Please retype all of the data below line for line, changing nothing.

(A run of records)
-*-

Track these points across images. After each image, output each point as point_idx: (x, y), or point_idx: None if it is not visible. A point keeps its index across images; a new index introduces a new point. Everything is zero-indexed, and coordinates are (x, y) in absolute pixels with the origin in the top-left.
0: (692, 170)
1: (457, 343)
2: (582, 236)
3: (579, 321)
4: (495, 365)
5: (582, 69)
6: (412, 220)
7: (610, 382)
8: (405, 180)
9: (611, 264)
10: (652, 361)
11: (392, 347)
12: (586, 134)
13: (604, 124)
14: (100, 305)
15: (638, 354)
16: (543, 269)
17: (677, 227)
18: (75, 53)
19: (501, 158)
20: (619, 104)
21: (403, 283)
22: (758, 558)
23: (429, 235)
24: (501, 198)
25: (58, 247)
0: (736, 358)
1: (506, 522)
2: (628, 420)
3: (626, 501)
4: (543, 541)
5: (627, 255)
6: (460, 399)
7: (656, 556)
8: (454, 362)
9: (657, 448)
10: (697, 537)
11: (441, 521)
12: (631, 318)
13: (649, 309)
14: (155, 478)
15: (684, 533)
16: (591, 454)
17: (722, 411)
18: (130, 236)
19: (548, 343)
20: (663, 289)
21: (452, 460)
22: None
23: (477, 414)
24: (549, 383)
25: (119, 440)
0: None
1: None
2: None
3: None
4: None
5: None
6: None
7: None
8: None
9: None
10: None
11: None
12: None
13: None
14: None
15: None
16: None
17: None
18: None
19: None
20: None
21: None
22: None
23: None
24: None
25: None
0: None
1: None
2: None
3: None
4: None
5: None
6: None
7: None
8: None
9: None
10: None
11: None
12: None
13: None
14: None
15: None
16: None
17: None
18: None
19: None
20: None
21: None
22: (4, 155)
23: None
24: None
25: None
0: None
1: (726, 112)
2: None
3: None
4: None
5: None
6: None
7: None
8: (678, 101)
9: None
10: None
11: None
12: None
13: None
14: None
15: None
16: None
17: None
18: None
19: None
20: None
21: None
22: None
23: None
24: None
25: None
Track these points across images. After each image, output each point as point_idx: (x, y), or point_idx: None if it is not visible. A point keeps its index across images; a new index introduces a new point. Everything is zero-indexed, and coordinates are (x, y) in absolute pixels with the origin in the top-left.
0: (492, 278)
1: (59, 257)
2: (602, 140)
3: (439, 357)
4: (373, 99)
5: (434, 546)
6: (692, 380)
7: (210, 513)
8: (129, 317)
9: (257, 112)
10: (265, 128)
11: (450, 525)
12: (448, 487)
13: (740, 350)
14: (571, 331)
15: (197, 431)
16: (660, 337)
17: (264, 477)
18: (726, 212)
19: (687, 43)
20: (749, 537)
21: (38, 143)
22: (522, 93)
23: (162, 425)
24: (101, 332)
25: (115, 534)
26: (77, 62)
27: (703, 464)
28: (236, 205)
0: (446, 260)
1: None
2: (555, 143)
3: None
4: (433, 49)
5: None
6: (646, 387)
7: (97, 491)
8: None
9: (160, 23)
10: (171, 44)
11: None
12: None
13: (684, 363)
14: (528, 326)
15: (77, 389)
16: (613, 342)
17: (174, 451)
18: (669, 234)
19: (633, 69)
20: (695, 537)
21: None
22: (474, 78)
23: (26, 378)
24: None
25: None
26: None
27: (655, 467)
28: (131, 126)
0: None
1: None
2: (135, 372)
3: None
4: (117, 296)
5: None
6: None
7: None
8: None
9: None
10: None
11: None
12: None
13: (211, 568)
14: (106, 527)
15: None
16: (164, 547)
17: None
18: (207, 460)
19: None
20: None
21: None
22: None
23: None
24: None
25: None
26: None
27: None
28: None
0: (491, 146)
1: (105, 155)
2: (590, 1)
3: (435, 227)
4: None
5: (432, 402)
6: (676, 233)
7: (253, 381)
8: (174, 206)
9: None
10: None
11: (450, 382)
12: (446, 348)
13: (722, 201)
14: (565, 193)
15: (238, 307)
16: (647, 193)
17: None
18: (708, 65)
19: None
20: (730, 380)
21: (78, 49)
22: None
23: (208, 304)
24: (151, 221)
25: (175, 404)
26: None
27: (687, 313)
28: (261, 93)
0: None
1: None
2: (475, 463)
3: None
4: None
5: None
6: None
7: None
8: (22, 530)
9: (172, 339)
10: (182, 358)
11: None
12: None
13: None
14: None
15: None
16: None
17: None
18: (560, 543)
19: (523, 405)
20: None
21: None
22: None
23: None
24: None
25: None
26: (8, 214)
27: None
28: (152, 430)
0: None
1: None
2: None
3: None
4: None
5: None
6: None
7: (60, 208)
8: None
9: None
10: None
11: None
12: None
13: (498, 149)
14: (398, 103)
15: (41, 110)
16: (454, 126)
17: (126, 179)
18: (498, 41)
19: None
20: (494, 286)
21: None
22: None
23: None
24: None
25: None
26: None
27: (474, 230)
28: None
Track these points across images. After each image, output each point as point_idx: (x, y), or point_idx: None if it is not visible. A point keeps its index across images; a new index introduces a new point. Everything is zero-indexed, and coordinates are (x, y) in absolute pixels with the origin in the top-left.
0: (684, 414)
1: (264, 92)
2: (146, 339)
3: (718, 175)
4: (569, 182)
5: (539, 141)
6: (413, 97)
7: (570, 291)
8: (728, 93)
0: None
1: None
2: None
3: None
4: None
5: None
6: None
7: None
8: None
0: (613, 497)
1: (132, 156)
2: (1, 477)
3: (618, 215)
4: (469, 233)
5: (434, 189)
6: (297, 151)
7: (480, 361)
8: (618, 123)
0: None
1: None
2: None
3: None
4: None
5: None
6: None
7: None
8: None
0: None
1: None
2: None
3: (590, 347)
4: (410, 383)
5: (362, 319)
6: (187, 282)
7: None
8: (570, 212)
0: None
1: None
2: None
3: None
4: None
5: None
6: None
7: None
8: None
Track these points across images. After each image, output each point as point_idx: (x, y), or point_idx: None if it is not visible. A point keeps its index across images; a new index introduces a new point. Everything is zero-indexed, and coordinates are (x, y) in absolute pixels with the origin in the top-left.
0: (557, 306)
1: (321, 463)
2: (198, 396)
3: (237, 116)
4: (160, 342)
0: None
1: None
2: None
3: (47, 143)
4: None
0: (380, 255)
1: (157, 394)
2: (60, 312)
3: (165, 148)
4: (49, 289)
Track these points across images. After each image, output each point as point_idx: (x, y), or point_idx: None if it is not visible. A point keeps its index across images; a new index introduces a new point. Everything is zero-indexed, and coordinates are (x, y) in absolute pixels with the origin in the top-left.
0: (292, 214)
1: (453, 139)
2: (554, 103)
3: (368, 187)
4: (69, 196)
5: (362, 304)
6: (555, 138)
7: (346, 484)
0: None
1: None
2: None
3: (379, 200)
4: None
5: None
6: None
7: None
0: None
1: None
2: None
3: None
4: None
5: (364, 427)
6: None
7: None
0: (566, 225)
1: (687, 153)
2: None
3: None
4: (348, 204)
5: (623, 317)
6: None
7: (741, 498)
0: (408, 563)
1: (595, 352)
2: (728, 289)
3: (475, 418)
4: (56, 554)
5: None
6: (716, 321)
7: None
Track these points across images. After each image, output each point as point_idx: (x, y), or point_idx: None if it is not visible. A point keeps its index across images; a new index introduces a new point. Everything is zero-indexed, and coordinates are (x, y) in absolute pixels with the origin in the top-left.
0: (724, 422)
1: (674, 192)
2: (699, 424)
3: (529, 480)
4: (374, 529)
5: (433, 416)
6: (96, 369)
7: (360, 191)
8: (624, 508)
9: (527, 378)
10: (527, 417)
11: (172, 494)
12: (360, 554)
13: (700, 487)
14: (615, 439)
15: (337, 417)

-*-

** THE OUTPUT **
Track these points across images. After each image, output each point as point_idx: (x, y), or point_idx: None if it is not visible. A point keeps its index across images; a new index introduces a new point. Everything is zero-indexed, and coordinates are (x, y) in absolute pixels with the origin in the top-left.
0: (692, 170)
1: (457, 343)
2: (582, 236)
3: (579, 321)
4: (495, 365)
5: (582, 69)
6: (412, 220)
7: (610, 382)
8: (405, 180)
9: (611, 264)
10: (652, 361)
11: (392, 347)
12: (586, 134)
13: (604, 124)
14: (100, 305)
15: (638, 354)
16: (543, 269)
17: (677, 227)
18: (75, 53)
19: (501, 158)
20: (619, 104)
21: (403, 283)
22: (758, 558)
23: (429, 235)
24: (501, 198)
25: (58, 247)
0: (736, 358)
1: (506, 522)
2: (628, 420)
3: (626, 501)
4: (543, 541)
5: (627, 255)
6: (460, 399)
7: (656, 556)
8: (454, 362)
9: (657, 448)
10: (697, 537)
11: (441, 521)
12: (631, 318)
13: (649, 309)
14: (155, 478)
15: (684, 533)
16: (591, 454)
17: (722, 411)
18: (130, 236)
19: (548, 343)
20: (663, 289)
21: (452, 460)
22: None
23: (477, 414)
24: (549, 383)
25: (119, 440)
0: None
1: None
2: None
3: None
4: None
5: None
6: None
7: None
8: None
9: None
10: None
11: None
12: None
13: None
14: None
15: None
16: None
17: None
18: None
19: None
20: None
21: None
22: None
23: None
24: None
25: None
0: None
1: None
2: None
3: None
4: None
5: None
6: None
7: None
8: None
9: None
10: None
11: None
12: None
13: None
14: None
15: None
16: None
17: None
18: None
19: None
20: None
21: None
22: (4, 155)
23: None
24: None
25: None
0: None
1: (726, 112)
2: None
3: None
4: None
5: None
6: None
7: None
8: (678, 101)
9: None
10: None
11: None
12: None
13: None
14: None
15: None
16: None
17: None
18: None
19: None
20: None
21: None
22: None
23: None
24: None
25: None
Track these points across images. After each image, output each point as point_idx: (x, y), or point_idx: None if it is not visible. A point keeps its index across images; a new index introduces a new point. Everything is zero-indexed, and coordinates are (x, y) in absolute pixels with the origin in the top-left.
0: (492, 278)
1: (59, 257)
2: (602, 140)
3: (439, 357)
4: (373, 99)
5: (434, 546)
6: (692, 380)
7: (210, 513)
8: (129, 317)
9: (257, 112)
10: (265, 128)
11: (450, 525)
12: (448, 487)
13: (740, 350)
14: (571, 331)
15: (197, 431)
16: (660, 337)
17: (264, 477)
18: (726, 212)
19: (687, 43)
20: (749, 537)
21: (38, 143)
22: (522, 93)
23: (162, 425)
24: (101, 332)
25: (115, 534)
26: (77, 62)
27: (703, 464)
28: (236, 205)
0: (446, 260)
1: None
2: (555, 143)
3: None
4: (433, 49)
5: None
6: (646, 387)
7: (97, 491)
8: None
9: (160, 23)
10: (171, 44)
11: None
12: None
13: (684, 363)
14: (528, 326)
15: (77, 389)
16: (613, 342)
17: (174, 451)
18: (669, 234)
19: (633, 69)
20: (695, 537)
21: None
22: (474, 78)
23: (26, 378)
24: None
25: None
26: None
27: (655, 467)
28: (131, 126)
0: None
1: None
2: (135, 372)
3: None
4: (117, 296)
5: None
6: None
7: None
8: None
9: None
10: None
11: None
12: None
13: (211, 568)
14: (106, 527)
15: None
16: (164, 547)
17: None
18: (207, 460)
19: None
20: None
21: None
22: None
23: None
24: None
25: None
26: None
27: None
28: None
0: (491, 146)
1: (105, 155)
2: (590, 1)
3: (435, 227)
4: None
5: (432, 402)
6: (676, 233)
7: (253, 381)
8: (174, 206)
9: None
10: None
11: (450, 382)
12: (446, 348)
13: (722, 201)
14: (565, 193)
15: (238, 307)
16: (647, 193)
17: None
18: (708, 65)
19: None
20: (730, 380)
21: (78, 49)
22: None
23: (208, 304)
24: (151, 221)
25: (175, 404)
26: None
27: (687, 313)
28: (261, 93)
0: None
1: None
2: (475, 463)
3: None
4: None
5: None
6: None
7: None
8: (22, 530)
9: (172, 339)
10: (182, 358)
11: None
12: None
13: None
14: None
15: None
16: None
17: None
18: (560, 543)
19: (523, 405)
20: None
21: None
22: None
23: None
24: None
25: None
26: (8, 214)
27: None
28: (152, 430)
0: None
1: None
2: None
3: None
4: None
5: None
6: None
7: (60, 208)
8: None
9: None
10: None
11: None
12: None
13: (498, 149)
14: (398, 103)
15: (41, 110)
16: (454, 126)
17: (126, 179)
18: (498, 41)
19: None
20: (494, 286)
21: None
22: None
23: None
24: None
25: None
26: None
27: (474, 230)
28: None
Track these points across images. After each image, output each point as point_idx: (x, y), or point_idx: None if it is not visible. A point keeps its index across images; a new index introduces a new point. Everything is zero-indexed, and coordinates are (x, y) in absolute pixels with the origin in the top-left.
0: (684, 414)
1: (264, 92)
2: (146, 339)
3: (718, 175)
4: (569, 182)
5: (539, 141)
6: (413, 97)
7: (570, 291)
8: (728, 93)
0: None
1: None
2: None
3: None
4: None
5: None
6: None
7: None
8: None
0: (613, 497)
1: (132, 156)
2: (1, 477)
3: (618, 215)
4: (469, 233)
5: (434, 189)
6: (297, 151)
7: (480, 361)
8: (618, 123)
0: None
1: None
2: None
3: None
4: None
5: None
6: None
7: None
8: None
0: None
1: None
2: None
3: (590, 347)
4: (410, 383)
5: (362, 319)
6: (187, 282)
7: None
8: (570, 212)
0: None
1: None
2: None
3: None
4: None
5: None
6: None
7: None
8: None
Track these points across images. After each image, output each point as point_idx: (x, y), or point_idx: None if it is not visible. A point keeps its index across images; a new index introduces a new point. Everything is zero-indexed, and coordinates are (x, y) in absolute pixels with the origin in the top-left.
0: (557, 306)
1: (321, 463)
2: (198, 396)
3: (237, 116)
4: (160, 342)
0: None
1: None
2: None
3: (47, 143)
4: None
0: (380, 255)
1: (157, 394)
2: (60, 312)
3: (165, 148)
4: (49, 289)
Track these points across images. After each image, output each point as point_idx: (x, y), or point_idx: None if it is not visible. A point keeps its index across images; a new index introduces a new point. Everything is zero-indexed, and coordinates are (x, y) in absolute pixels with the origin in the top-left.
0: (292, 214)
1: (453, 139)
2: (554, 103)
3: (368, 187)
4: (69, 196)
5: (362, 304)
6: (555, 138)
7: (346, 484)
0: None
1: None
2: None
3: (379, 200)
4: None
5: None
6: None
7: None
0: None
1: None
2: None
3: None
4: None
5: (364, 427)
6: None
7: None
0: (566, 225)
1: (687, 153)
2: None
3: None
4: (348, 204)
5: (623, 317)
6: None
7: (741, 498)
0: (408, 563)
1: (595, 352)
2: (728, 289)
3: (475, 418)
4: (56, 554)
5: None
6: (716, 321)
7: None
Track these points across images. After each image, output each point as point_idx: (x, y), or point_idx: None if it is not visible. A point keeps its index across images; a new index introduces a new point. Everything is zero-indexed, and coordinates are (x, y) in absolute pixels with the origin in the top-left.
0: (724, 422)
1: (674, 192)
2: (699, 424)
3: (529, 480)
4: (374, 529)
5: (433, 416)
6: (96, 369)
7: (360, 191)
8: (624, 508)
9: (527, 378)
10: (527, 417)
11: (172, 494)
12: (360, 554)
13: (700, 487)
14: (615, 439)
15: (337, 417)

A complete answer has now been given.